__FRAGMENTO__.
++++++++++

Lunes. Miro I, robot. La película demuestra que las tres leyes de la robótica de Asimov están íntimamente ligadas a las aspiraciones totalitarias del iluminismo. El contrapunto entre la cara de Will Smith y la cara del robot funciona. Y la psiquiatra mira tv con su robot que es una mezcla de amigo gay con mayordomo. No tiene gato porque es alérgica. Qué guiño. Creo que la primera ley de la robótica ya encierra una serie de paradojas y contradicciones que la modernidad nunca pudo resolver: “Un robot no puede hacer daño a un ser humano o, por su inacción, permitir que un ser humano sufra daño.” ¿Cómo evitar que los seres humanos se hagan “daño”? No permitir que “por inacción” un ser humano “sufra daño.” Ni Kant se animó a tanto.

Lunes, más tarde. Si I, robot tuviera de protagonista a la psiquiatra en vez de al policía de homicidios se podría llamar La mujer que amaba a los robots. ¿Tanto? Bueno, la gran pregunta a fines de este siglo va a ser: ¿Esta noche la señora prefiere el clon de Will Smith o al robot de siempre?” El doctor Zurita dice que van a ser “dos pastillas.” Me ganó. Miro tv de aire a la tarde porque no voy a trabajar. ¿Qué buscamos en la televisión de aire? Crueldad. ¿Contra quién? Contra todos. Esa también es una ley.

Martes. Me queda en la cabeza el tema de los robots y su actualización. Muy pronto, Netflix va a ofrecer robots sexys que te pegan con la mano abierta y te dicen: “you want the truth? you can't handle the truth!” Ah, pero van a tener un gran sentido del humor. Experimento final. Año 2099. Antes de la llegada del siglo XXII, el clon de Asimov es sometido al peronismo y colapsa.

Miércoles. Ni la guerra ni la neurosis son euclidianas. No se fia. No insista. Encuentro en la web una foto de Pound, en Venecia, con clima invernal, ya viejo. La foto dice que es 1963. En el fondo, un hombre se da vuelta para ver a quién retratan. Ser viejo, ser reaccionario, ser como el poeta americano que decidió irse a Italia a fracasar, a la cárcel, al manicomio, para ser libre. What thou lovest well remains, the rest is dross.

++++++++++

__DATOS PROPORCIONADOS__.
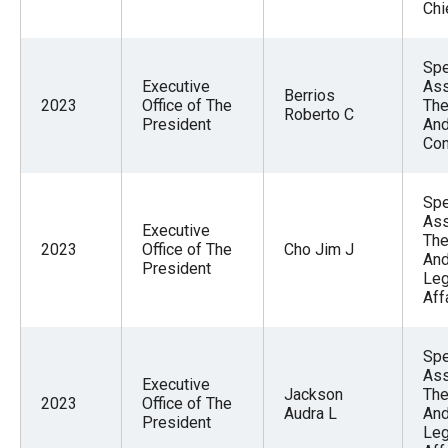
Chi
Spe
Executive
Ass
Berrios
2023
Office of The
The
Roberto C
President
And
Con
Spe
Ass
Executive
The
2023
Office of The
Cho Jim J
An
President
Leg
Aff
Spe
Ass
Executive
Jackson
The
2023
Office of The
Audra L
An
President
Leg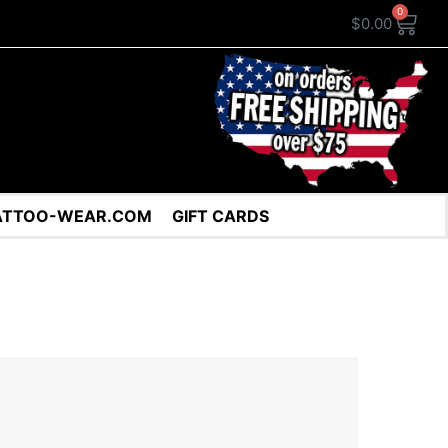
0
$
0.00
ATTOO-WEAR.COM
GIFT CARDS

++++++++++

__TAREAS DEL EJERCICIO__.
a. ¿Cómo se expresa en forma de lista el párrafo del fragmento que empieza con "Martes. Me queda en la cabeza", sin perder sus datos principales?
b. ¿Cómo queda la parte del fragmento que abre con las palabras que contienen "Lunes, más tarde." y cierra con "peronismo y colapsa." si cambias "Netflix" por "YouTube"?

__SOLUCIONES DEL EJERCICIO__.
a.
- El tema de los robots y su actualización sigue en la cabeza.
- Pronto Netflix ofrecerá robots sexys que pegan con la mano abierta y dicen: "you want the truth? you can't handle the truth!"
- Esos robots tendrán un gran sentido del humor.
- Experimento final, año 2099: antes de la llegada del siglo XXII, el clon de Asimov es sometido al peronismo y colapsa.

b.
Lunes, más tarde. Si I, robot tuviera de protagonista a la psiquiatra en vez de al policía de homicidios se podría llamar La mujer que amaba a los robots. ¿Tanto? Bueno, la gran pregunta a fines de este siglo va a ser: ¿Esta noche la señora prefiere el clon de Will Smith o al robot de siempre?” El doctor Zurita dice que van a ser “dos pastillas.” Me ganó. Miro tv de aire a la tarde porque no voy a trabajar. ¿Qué buscamos en la televisión de aire? Crueldad. ¿Contra quién? Contra todos. Esa también es una ley.

Martes. Me queda en la cabeza el tema de los robots y su actualización. Muy pronto, YouTube va a ofrecer robots sexys que te pegan con la mano abierta y te dicen: “you want the truth? you can't handle the truth!” Ah, pero van a tener un gran sentido del humor. Experimento final. Año 2099. Antes de la llegada del siglo XXII, el clon de Asimov es sometido al peronismo y colapsa.